Mon, Jul 06, 2009
Up to 90 percent of potential car buyers don't buy a new vehicle on the same day they shop, studies show.
Jack Smith / Bloomberg News

Business

Survey rates treatment of car shoppers

By Matt Nauman
San Jose Mercury News
Tucson, Arizona | Published: 07.21.2007
SAN JOSE, Calif. — In an innovative study that evaluates how well car shoppers — not buyers — are treated in showrooms, Acura, Land Rover and Saturn dealers came out on top.
Brands such as Volkswagen, BMW, Dodge and Lexus also did well. Toyota and Honda ranked about average for the auto industry, while Ford, Chevy, Mazda and Scion were below average.
Evaluating the experiences of car shoppers is important, the study's founder said, because 75 to 90 percent of car shoppers don't buy a new car or truck the same day they visit a dealership.
Most surveys of customer satisfaction, including the well-known annual studies from J.D. Power & Associates, focus on car buyers, said Fran O'Hagan, whose Pied Piper Management in Pacific Grove, Calif., released its first auto-industry Prospect Satisfaction Index on July 16.
"Very few industries or businesses devote much time to tomorrow's buyers," said O'Hagan, a former executive with Indian Motorcycle in Gilroy, Calif., and a 15-year veteran of the auto industry with BMW, Land Rover and others.
In all, 21 brands ranked above average, four were at the industry average and 12 were below average. Like early J.D. Power studies, the Pied Piper report ranked those brands only at or above average. The below-average nameplates were listed alphabetically.
J.D. Power has been researching car-buyer satisfaction with brands, dealers and vehicles for decades.
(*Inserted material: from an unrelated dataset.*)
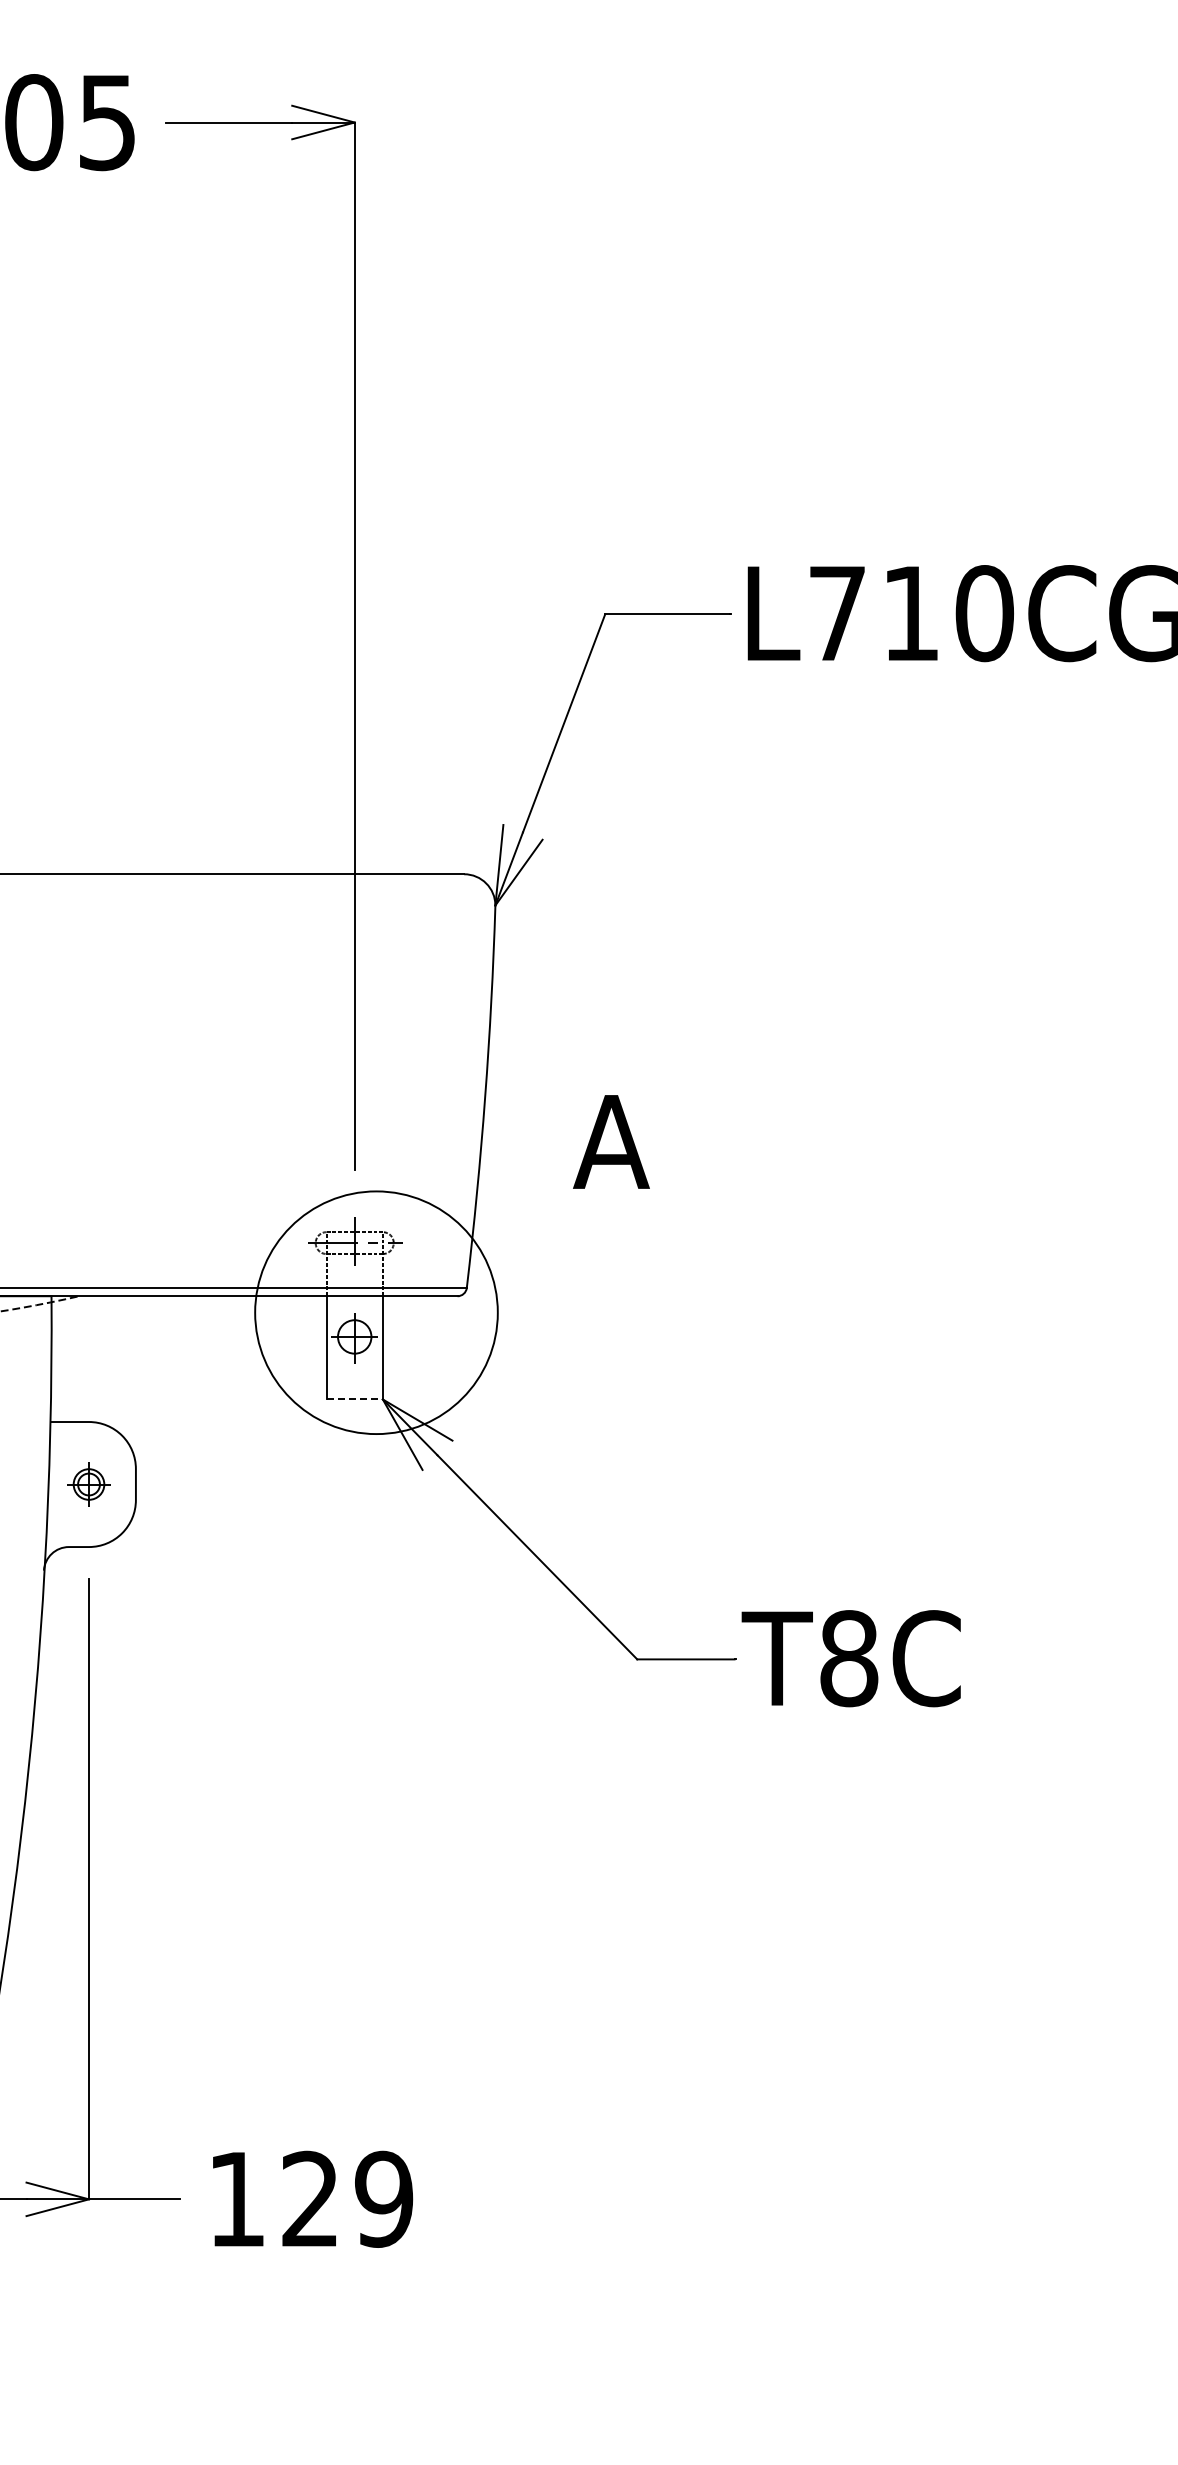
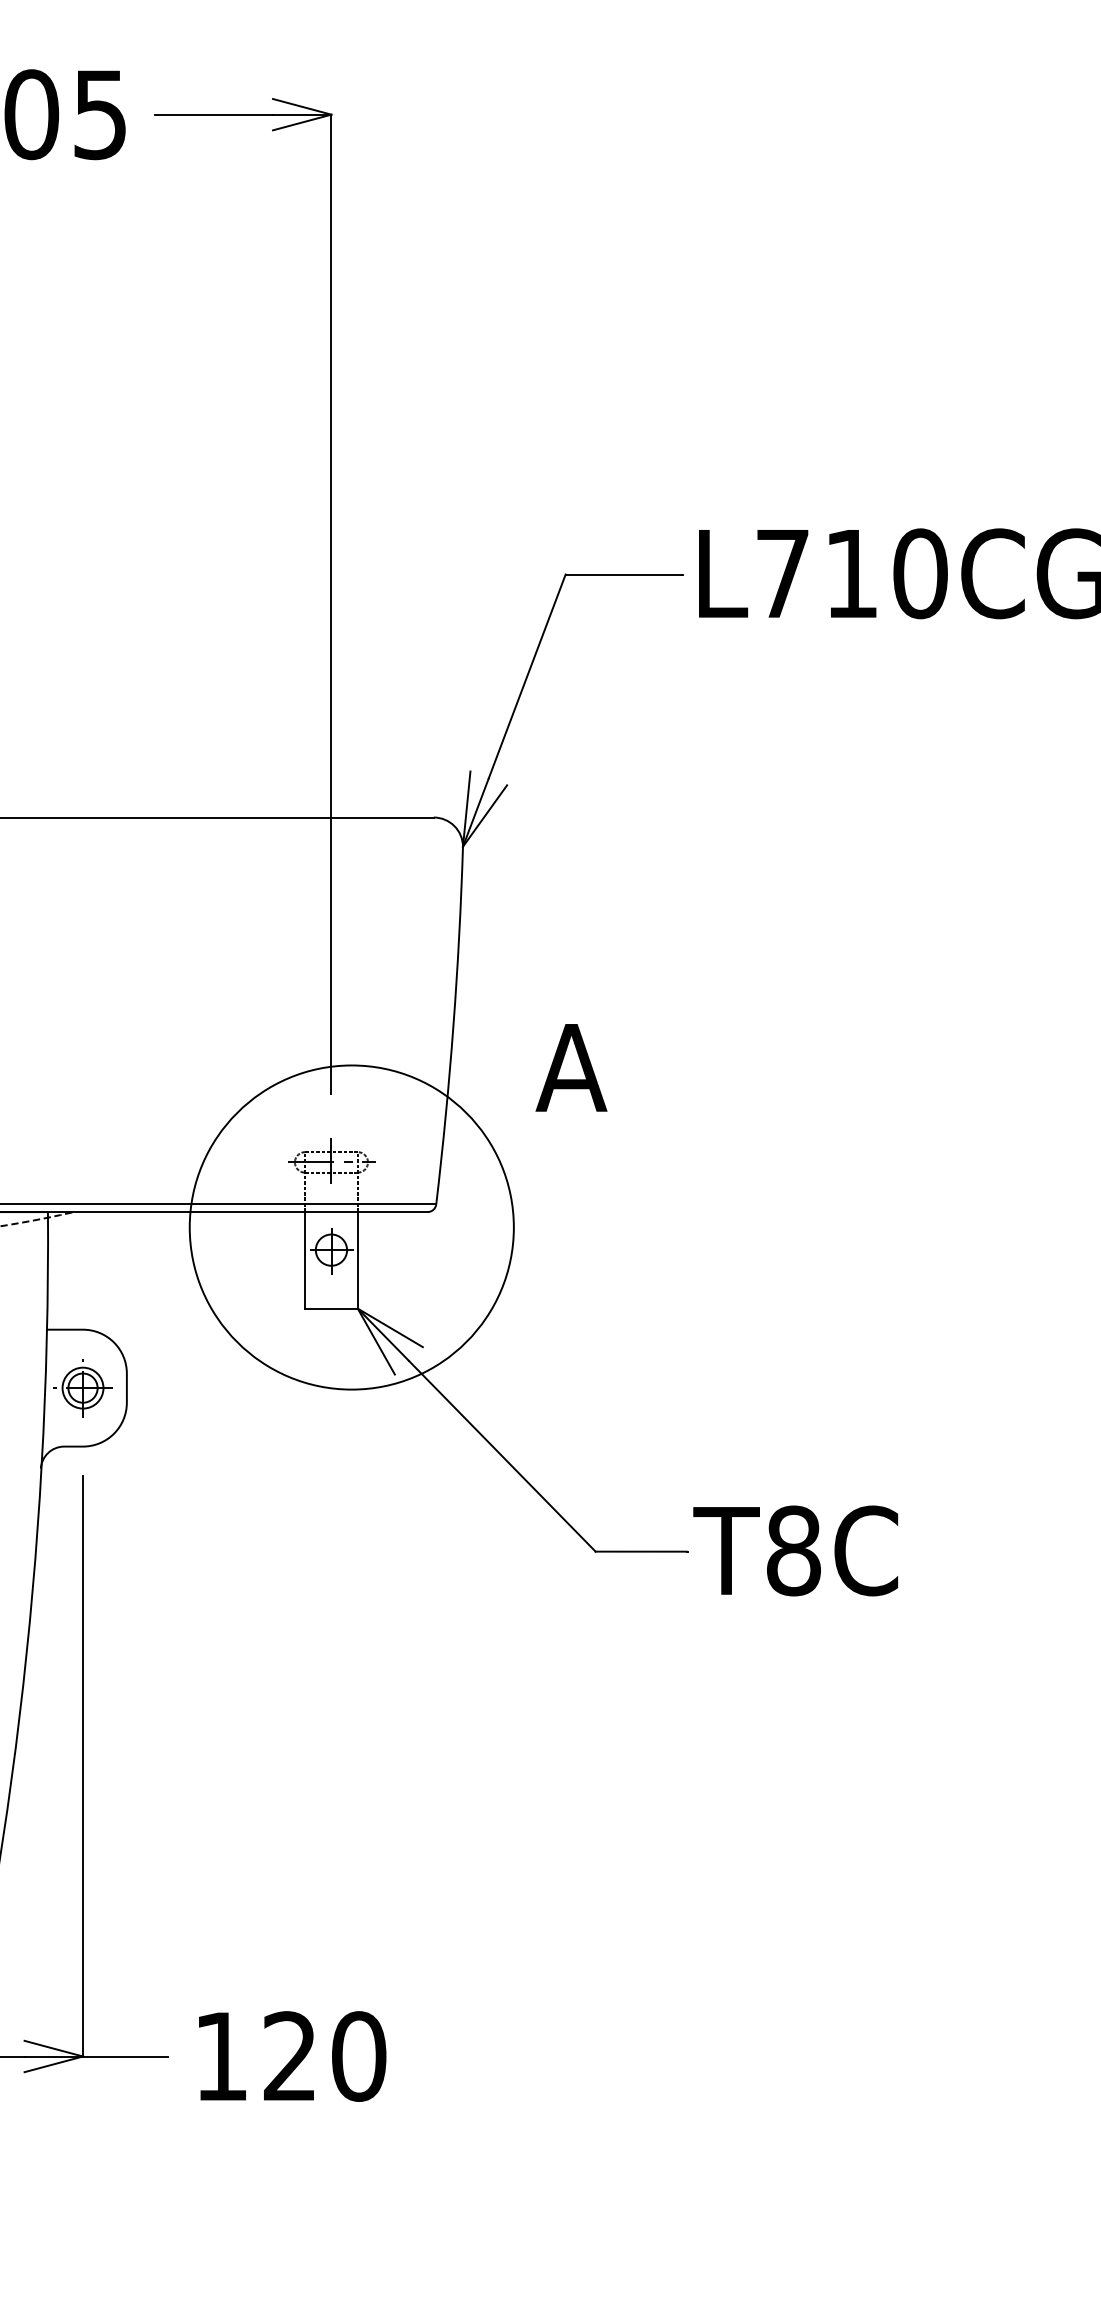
circle: (376, 1312) -> (351, 1227), size x1.43
line: (355, 1399) -> (332, 1308), dashed -> solid
part: (88, 1484) -> (82, 1388), size x1.43
text: (384, 2198) -> (359, 2055), 129 -> 120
It now does studies on everything from mobile phones to new homes, and in places from Germany to Thailand as well as the U.S.
In its most recent Sales Satisfaction Index, Jaguar, Cadillac, Lincoln and Porsche topped the study, which measured factors such as sales staff, dealership facility and car-buying process.
Pied Piper is an upstart, but O'Hagan believes he has found a niche. He envisions the automotive Prospect Satisfaction Index as an annual study. He has already conducted similar research on motorcycle and recreational-vehicle dealers, where Harley-Davidson and Monaco came out on top, respectively.
He spent several years refining a process that adds empirical research to mystery-shopper interviews.
As a marketer, O'Hagan said he views mystery shoppers, anonymous people assigned to shop at a retail facility, "very, very positively." Yet, there's a caveat, he said. "The very nature of mystery shopping is hiring fake shoppers."
And, sometimes, those fake shoppers act or react differently than real ones. An example, he said, is that mystery shoppers tend to grade whether they're greeted and how nicely very highly. Regular shoppers don't care as much, he said.
"In contrast, when a shopper wanted help, and a dealer provided help in a professional manner — whether it's a particular model they're looking at or 'Where is the Coke machine?' — that's 10 times more important to a real shopper," he said.
So he and his staff separated the auto-industry sales process into 223 different factors and researched their importance with real car shoppers.
They then sent hired mystery shoppers to the same locations, to compare their responses to those of the real car shoppers, and used the findings to narrow the sales-process factors into a 55-item survey. This approach allowed Pied Piper to use its mystery shoppers solely to gather data and measure facts instead of relying on their opinions.
For this year's study, shoppers visited 1,592 dealerships to get representative samples for all 37 auto brands.
Acura's strong point was its consistency across the board, O'Hagan said. Land Rover dealers did a good job of showcasing product features. Saturn's sales staffs were the most likely to offer a test drive. Lexus salespeople — 98 percent of the time — asked for contact information.
One conclusion he reached was that "the perception and the reality about the car business in the United States is still pretty far apart," he said. Most still think of car dealers as pushy, as overselling products. "Our figures show that it's four times as likely for an auto shopper to be undersold … as it is to be oversold," he said.